Meeting with the executive of EBU I am struck by their drive and enthusiasm. Piecing together strands of beekeeping education from high school agricultural classes and from trial and error – especially risky with “hot” African bees – a very few have accumulated some hives. As luck would have it there is a promising apiary site, “a mile by a mile” of dense small trees of species mainly suited to bees and honey. We travel along with paths to the site by “market truck” (a trailer with motorbike at the front) and discuss supplying water for colonies in the dry season. No problem they say, and I believe them. After assessing many potential groups, a buzz of sustained enthusiasm and the feel of a competent executive are indicative of rapid progress. This feels good.
Back in the community we discuss course participation – should we gain funding. Giving this project a secure and dynamic start will mean yet another few thousand pounds to be raised, a challenge in itself.
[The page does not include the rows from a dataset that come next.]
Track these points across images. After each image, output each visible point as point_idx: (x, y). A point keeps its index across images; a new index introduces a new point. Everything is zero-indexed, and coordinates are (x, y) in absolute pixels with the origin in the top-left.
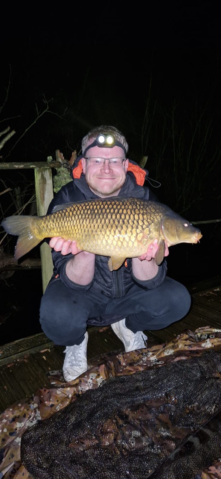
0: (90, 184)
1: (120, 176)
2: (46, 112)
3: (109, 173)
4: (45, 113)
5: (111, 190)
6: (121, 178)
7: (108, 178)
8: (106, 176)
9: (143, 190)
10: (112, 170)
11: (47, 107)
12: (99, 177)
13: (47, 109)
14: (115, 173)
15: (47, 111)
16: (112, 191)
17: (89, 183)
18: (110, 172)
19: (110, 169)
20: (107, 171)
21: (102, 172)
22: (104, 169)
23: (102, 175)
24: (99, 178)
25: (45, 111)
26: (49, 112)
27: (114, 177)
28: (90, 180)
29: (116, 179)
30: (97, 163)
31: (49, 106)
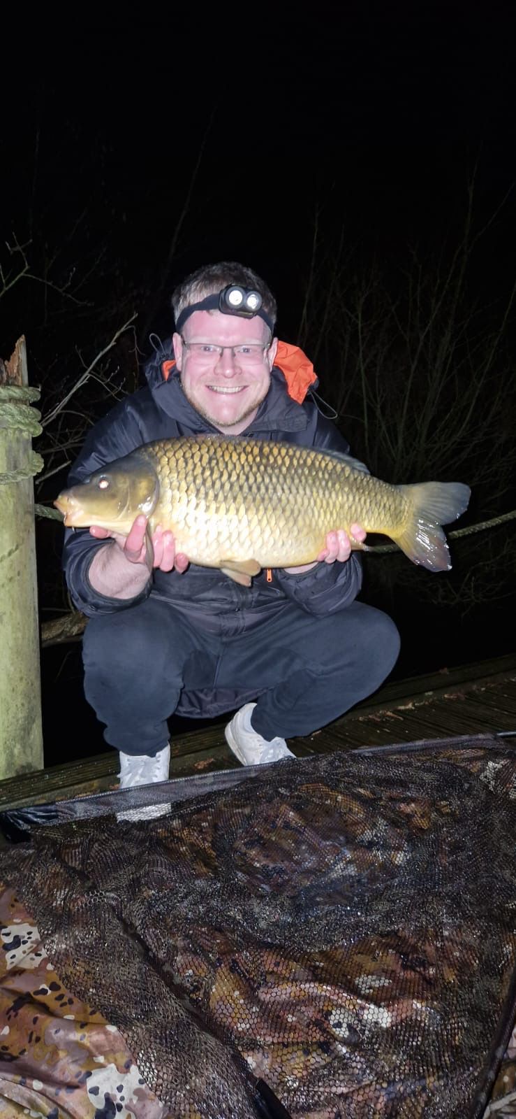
1: (257, 380)
2: (22, 277)
3: (232, 377)
4: (19, 279)
8: (226, 383)
9: (302, 414)
10: (241, 369)
11: (25, 267)
12: (210, 383)
13: (24, 271)
14: (246, 374)
15: (26, 275)
18: (235, 374)
19: (234, 367)
20: (228, 372)
21: (216, 373)
22: (223, 367)
23: (217, 380)
24: (212, 387)
25: (22, 274)
26: (31, 278)
27: (245, 384)
28: (191, 389)
30: (207, 353)
31: (29, 265)
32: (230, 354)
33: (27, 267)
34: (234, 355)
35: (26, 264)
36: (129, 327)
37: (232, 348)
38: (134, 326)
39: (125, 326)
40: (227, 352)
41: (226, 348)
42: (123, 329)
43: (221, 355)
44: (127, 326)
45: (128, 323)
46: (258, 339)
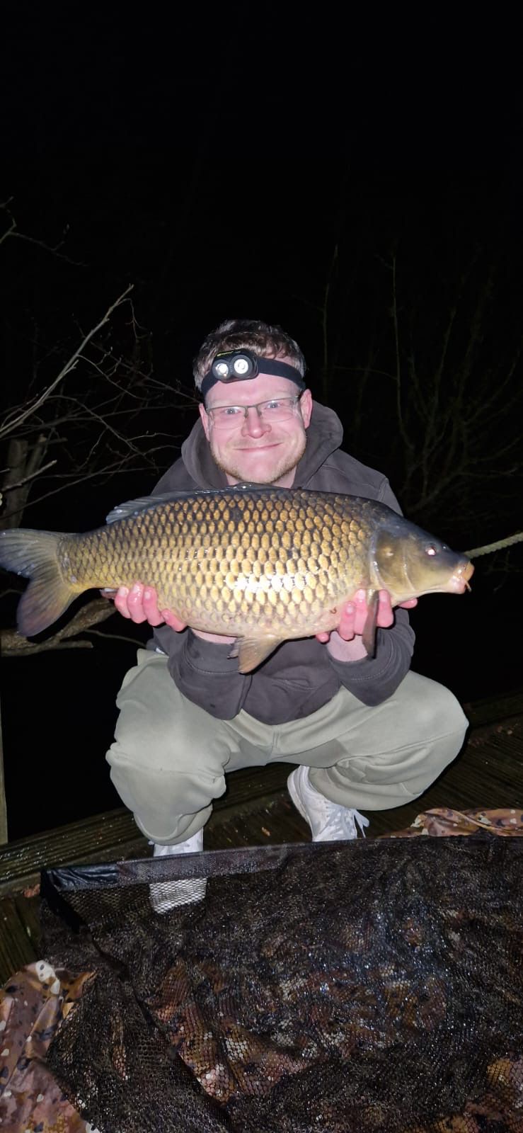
0: (225, 466)
1: (290, 437)
3: (261, 436)
5: (274, 475)
6: (293, 442)
7: (260, 446)
8: (255, 444)
10: (270, 426)
11: (12, 225)
12: (239, 447)
13: (11, 229)
14: (276, 431)
15: (13, 234)
16: (276, 476)
17: (221, 462)
18: (263, 432)
19: (261, 426)
20: (256, 431)
21: (244, 436)
22: (249, 428)
23: (246, 442)
24: (243, 450)
25: (9, 233)
26: (19, 236)
27: (277, 442)
29: (282, 446)
30: (231, 416)
31: (16, 223)
32: (255, 414)
33: (15, 225)
34: (259, 414)
35: (14, 222)
36: (125, 300)
37: (257, 406)
38: (129, 299)
39: (119, 300)
40: (252, 411)
41: (249, 407)
42: (116, 304)
43: (246, 416)
44: (121, 300)
45: (122, 296)
46: (284, 392)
Here, there are single mothers, fishermen, young educated men who will be lost to insecure, menial jobs in Accra the capital unless they can earn enough locally, other youth both male and female struggling to complete their education. We can make a difference here. Our Partnership Managers are usually expert beekeepers and have access to over 20 years of practical experience and success working in challenging environments.
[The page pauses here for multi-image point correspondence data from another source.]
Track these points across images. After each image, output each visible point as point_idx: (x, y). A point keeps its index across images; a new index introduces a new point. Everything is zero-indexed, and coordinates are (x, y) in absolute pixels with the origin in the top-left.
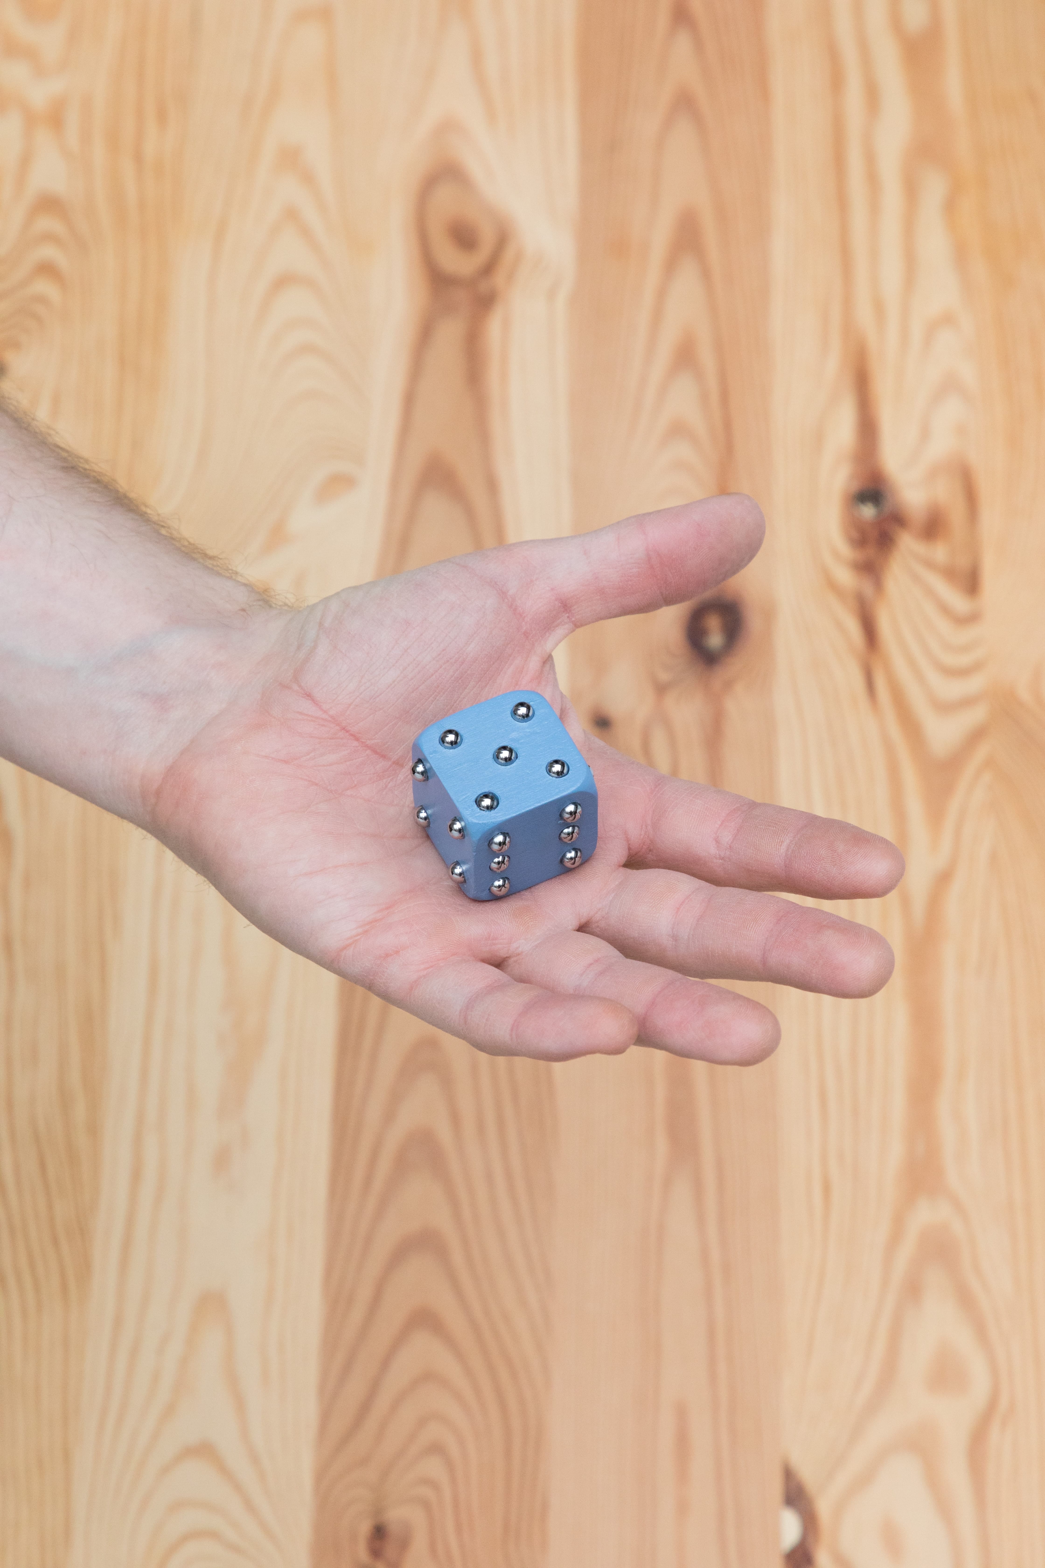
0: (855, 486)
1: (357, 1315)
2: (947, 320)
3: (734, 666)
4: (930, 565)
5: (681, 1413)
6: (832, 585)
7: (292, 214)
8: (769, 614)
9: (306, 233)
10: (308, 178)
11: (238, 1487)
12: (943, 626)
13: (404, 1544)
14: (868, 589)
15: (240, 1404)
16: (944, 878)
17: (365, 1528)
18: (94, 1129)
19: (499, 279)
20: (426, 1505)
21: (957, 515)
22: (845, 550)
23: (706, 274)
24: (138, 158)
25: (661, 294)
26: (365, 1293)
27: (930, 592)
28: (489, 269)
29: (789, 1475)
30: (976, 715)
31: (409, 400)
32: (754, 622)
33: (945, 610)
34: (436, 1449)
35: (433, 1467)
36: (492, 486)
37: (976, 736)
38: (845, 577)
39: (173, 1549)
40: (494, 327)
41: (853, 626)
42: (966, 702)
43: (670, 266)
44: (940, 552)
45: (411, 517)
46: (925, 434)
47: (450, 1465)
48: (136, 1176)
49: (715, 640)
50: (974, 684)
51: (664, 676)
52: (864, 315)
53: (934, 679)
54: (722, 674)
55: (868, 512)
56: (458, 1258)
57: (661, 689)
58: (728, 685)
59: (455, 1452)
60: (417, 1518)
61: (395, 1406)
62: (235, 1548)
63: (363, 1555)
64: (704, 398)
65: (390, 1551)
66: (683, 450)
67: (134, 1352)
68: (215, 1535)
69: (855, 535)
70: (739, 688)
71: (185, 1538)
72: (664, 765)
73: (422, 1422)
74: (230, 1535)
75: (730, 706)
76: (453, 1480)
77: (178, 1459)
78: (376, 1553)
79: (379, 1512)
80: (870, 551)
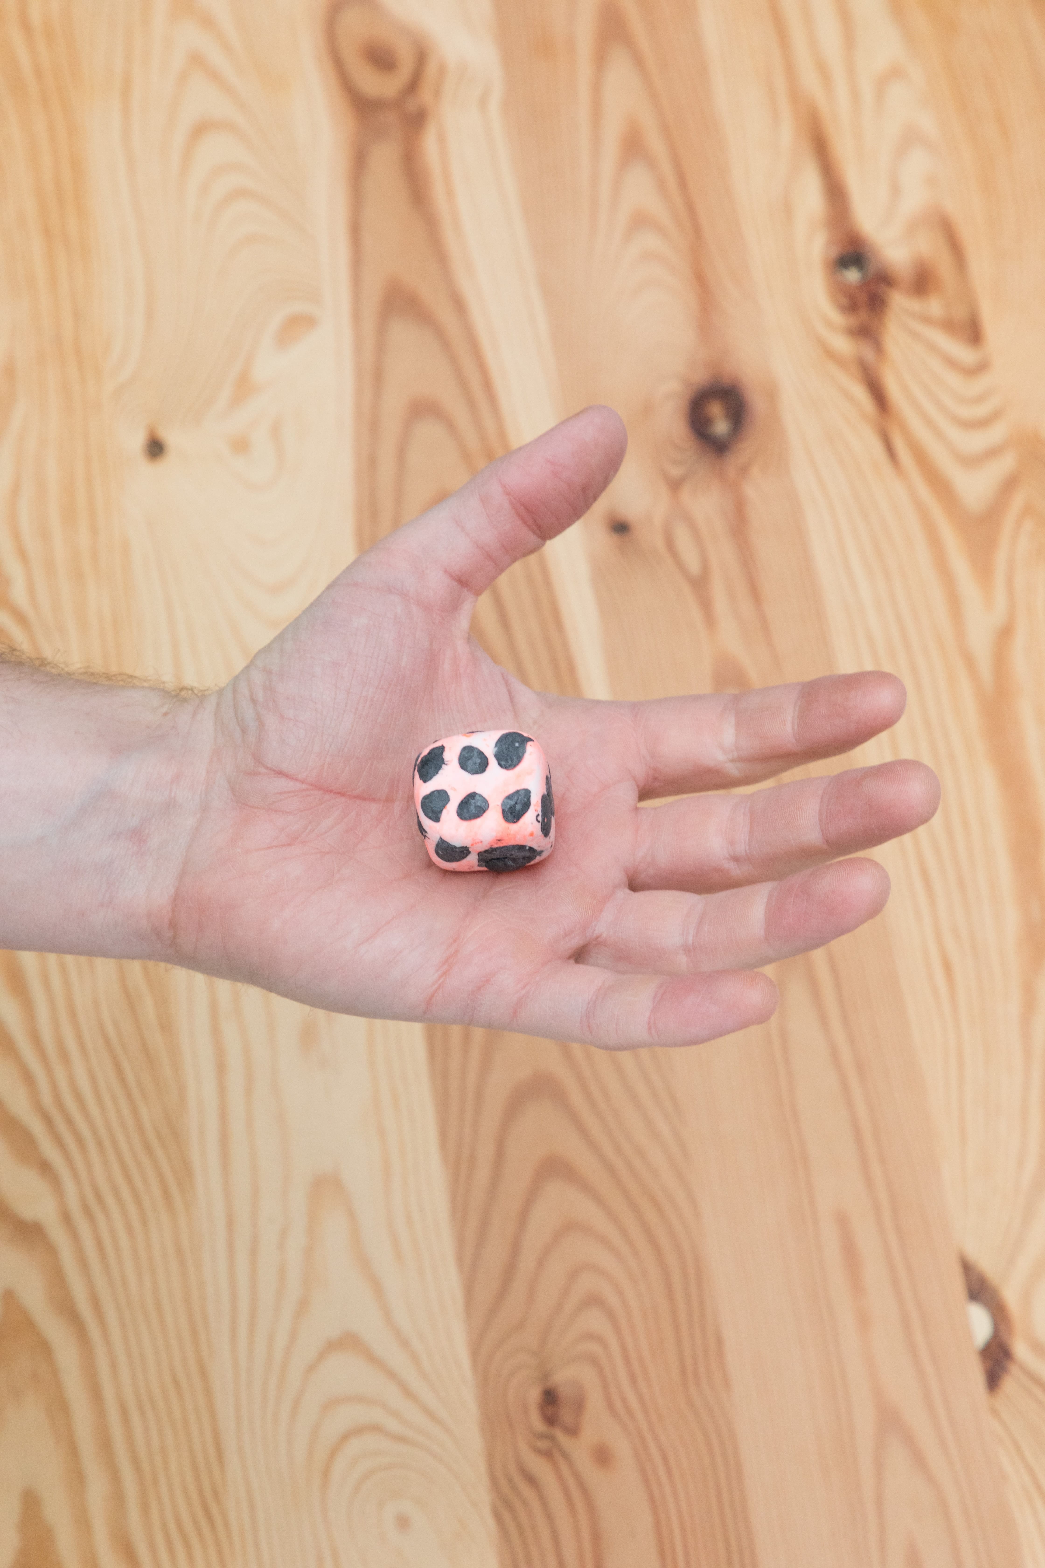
0: (834, 252)
1: (482, 1175)
2: (895, 73)
3: (745, 451)
4: (927, 320)
5: (843, 1221)
6: (830, 354)
7: (197, 60)
8: (772, 393)
9: (215, 76)
10: (208, 22)
11: (392, 1375)
12: (953, 379)
13: (579, 1405)
14: (868, 353)
15: (377, 1287)
16: (1005, 634)
17: (534, 1395)
18: (167, 1026)
19: (426, 95)
20: (594, 1361)
21: (944, 267)
22: (837, 318)
23: (639, 62)
24: (26, 26)
25: (597, 88)
26: (486, 1152)
27: (932, 347)
28: (413, 86)
29: (967, 1268)
30: (1006, 464)
31: (355, 230)
32: (757, 403)
33: (952, 363)
34: (593, 1300)
35: (594, 1321)
36: (459, 305)
37: (1009, 485)
38: (843, 344)
39: (335, 1451)
40: (430, 143)
41: (861, 393)
42: (992, 453)
43: (600, 59)
44: (934, 306)
45: (381, 349)
46: (895, 190)
47: (611, 1316)
48: (221, 1068)
49: (721, 427)
50: (996, 434)
51: (676, 472)
52: (809, 80)
53: (954, 434)
54: (734, 461)
55: (853, 276)
56: (577, 1099)
57: (675, 485)
58: (744, 470)
59: (613, 1300)
60: (587, 1376)
61: (541, 1262)
62: (402, 1439)
63: (537, 1423)
64: (661, 185)
65: (566, 1415)
66: (650, 241)
67: (254, 1252)
68: (376, 1428)
69: (844, 301)
70: (755, 472)
71: (345, 1437)
72: (693, 564)
73: (573, 1275)
74: (392, 1425)
75: (750, 491)
76: (617, 1330)
77: (322, 1355)
78: (551, 1419)
79: (545, 1376)
80: (863, 315)
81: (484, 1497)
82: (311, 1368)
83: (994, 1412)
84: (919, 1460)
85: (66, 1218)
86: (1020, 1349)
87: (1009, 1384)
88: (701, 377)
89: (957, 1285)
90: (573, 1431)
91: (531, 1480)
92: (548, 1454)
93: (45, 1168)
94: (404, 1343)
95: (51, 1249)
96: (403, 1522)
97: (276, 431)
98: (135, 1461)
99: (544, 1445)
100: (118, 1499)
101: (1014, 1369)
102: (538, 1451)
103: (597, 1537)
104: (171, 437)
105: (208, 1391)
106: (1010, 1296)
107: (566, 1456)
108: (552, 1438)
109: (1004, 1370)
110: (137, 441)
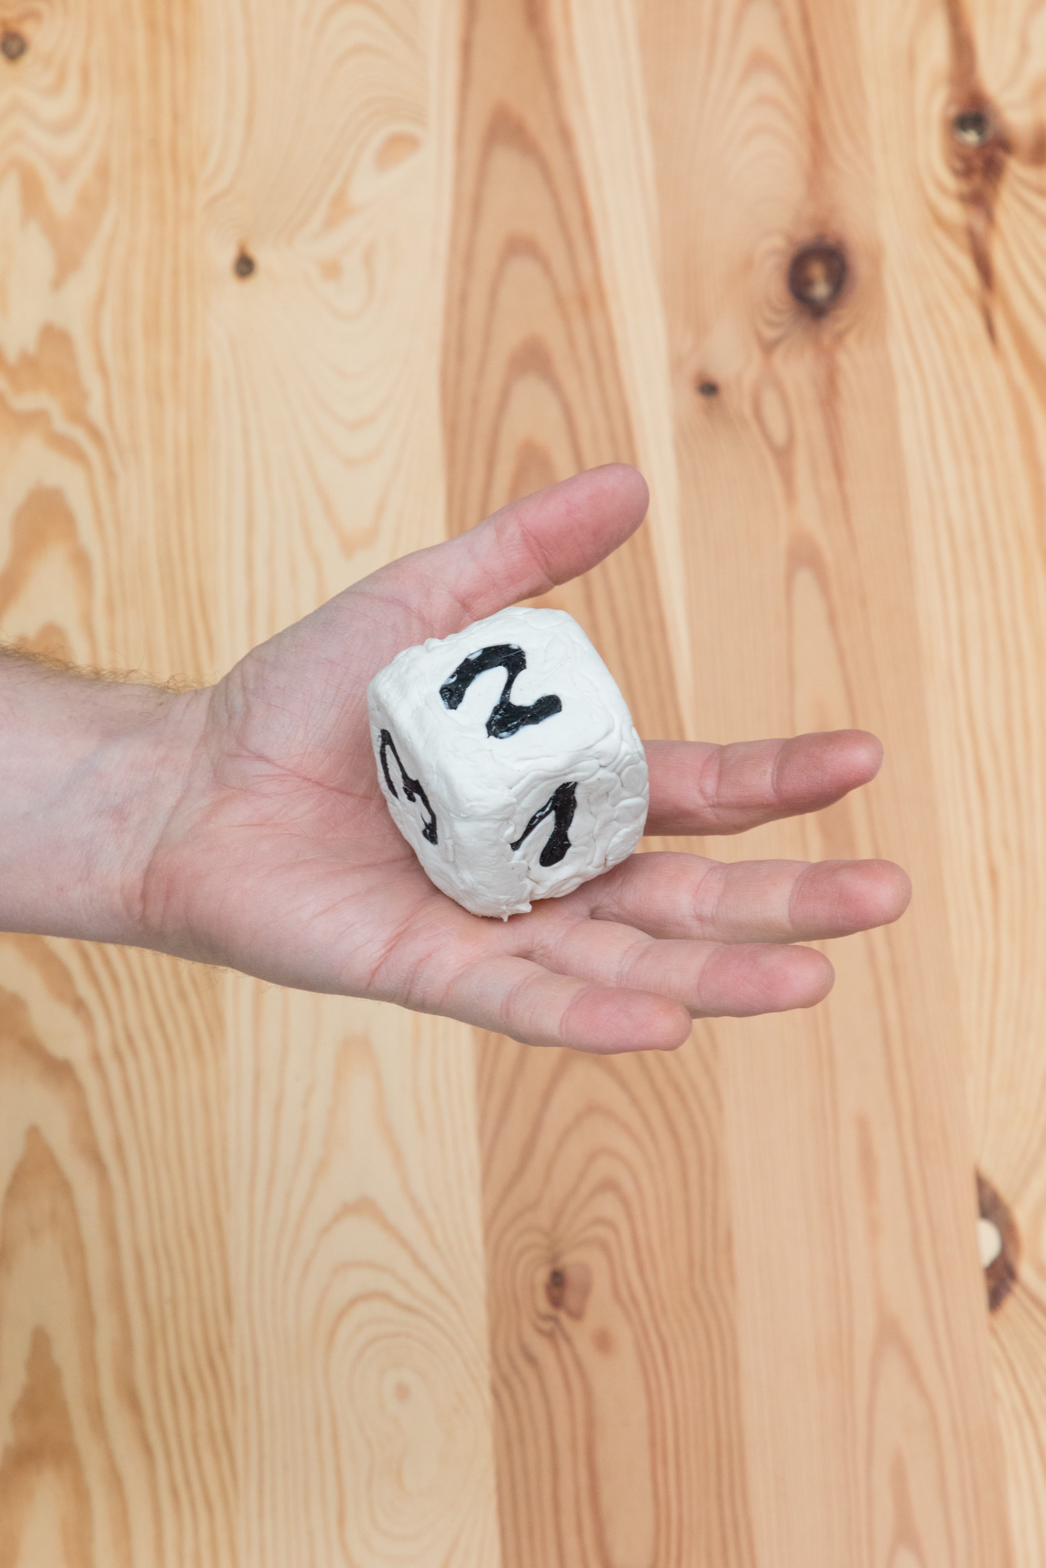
0: (953, 111)
3: (843, 317)
5: (863, 1125)
6: (939, 221)
8: (876, 259)
11: (404, 1243)
13: (586, 1290)
14: (979, 224)
15: (397, 1154)
17: (542, 1276)
20: (604, 1247)
22: (951, 182)
29: (981, 1183)
31: (467, 47)
32: (861, 267)
34: (609, 1185)
35: (608, 1206)
36: (566, 136)
38: (953, 211)
39: (342, 1314)
41: (966, 265)
45: (481, 179)
46: (1024, 48)
47: (625, 1202)
49: (821, 290)
51: (770, 334)
54: (831, 326)
55: (971, 137)
57: (768, 348)
58: (839, 338)
59: (629, 1187)
60: (596, 1261)
61: (560, 1144)
62: (408, 1308)
63: (543, 1305)
64: (784, 22)
65: (571, 1298)
66: (766, 83)
67: (278, 1108)
68: (385, 1296)
69: (958, 165)
70: (851, 340)
71: (353, 1302)
72: (779, 435)
73: (592, 1158)
74: (401, 1294)
75: (843, 360)
76: (630, 1217)
77: (337, 1218)
78: (556, 1301)
79: (555, 1258)
80: (977, 180)
81: (484, 1372)
82: (326, 1230)
83: (993, 1331)
84: (915, 1374)
85: (97, 1059)
86: (1026, 1270)
87: (1011, 1305)
88: (805, 234)
89: (970, 1200)
90: (577, 1315)
91: (531, 1359)
92: (550, 1336)
93: (79, 1006)
94: (419, 1213)
95: (79, 1088)
96: (402, 1392)
97: (368, 257)
98: (146, 1308)
99: (547, 1326)
100: (126, 1344)
101: (1017, 1289)
102: (540, 1332)
103: (591, 1422)
104: (261, 256)
105: (222, 1245)
106: (1022, 1216)
107: (568, 1339)
108: (555, 1320)
109: (1009, 1290)
110: (227, 257)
Even better my newest trainer, Michael, is not only a bee farmer and equipment trader, but an effective role model. Michael built up his business from nothing as a teenager so he could complete his school education, but he also knows the community and has already has their trust. And so the seeds of a project are sown, and, in time, a tangible difference can be made here with honey money. Imagine improved diets and attainment through being able to purchase the infrastructure for even modest market gardens along the shore, pollinated, of course, at least in part by honeybees. Imagine reduced fishing and children being in school rather than at grave risk on the water.
And you can help. Just a few pounds – the price of a high street coffee and cake – towards this project will help boys like Simon, now 18, who began school just last year after helping his father fish throughout his childhood, to complete his education and secure his future.
*Until very recently, some fishermen here were guilty of using child slaves to work on their boats as elsewhere on the Lake, an unbelievably dangerous and unacceptable practice, but specialist NGOs the police and the navy are working hard to drive through prosecutions and heavy fines to end the practice. Providing alternative or additional incomes – through beekeeping for example – are critical in this fight because otherwise some fishermen will be forced to pull their own young children out of school to help instead.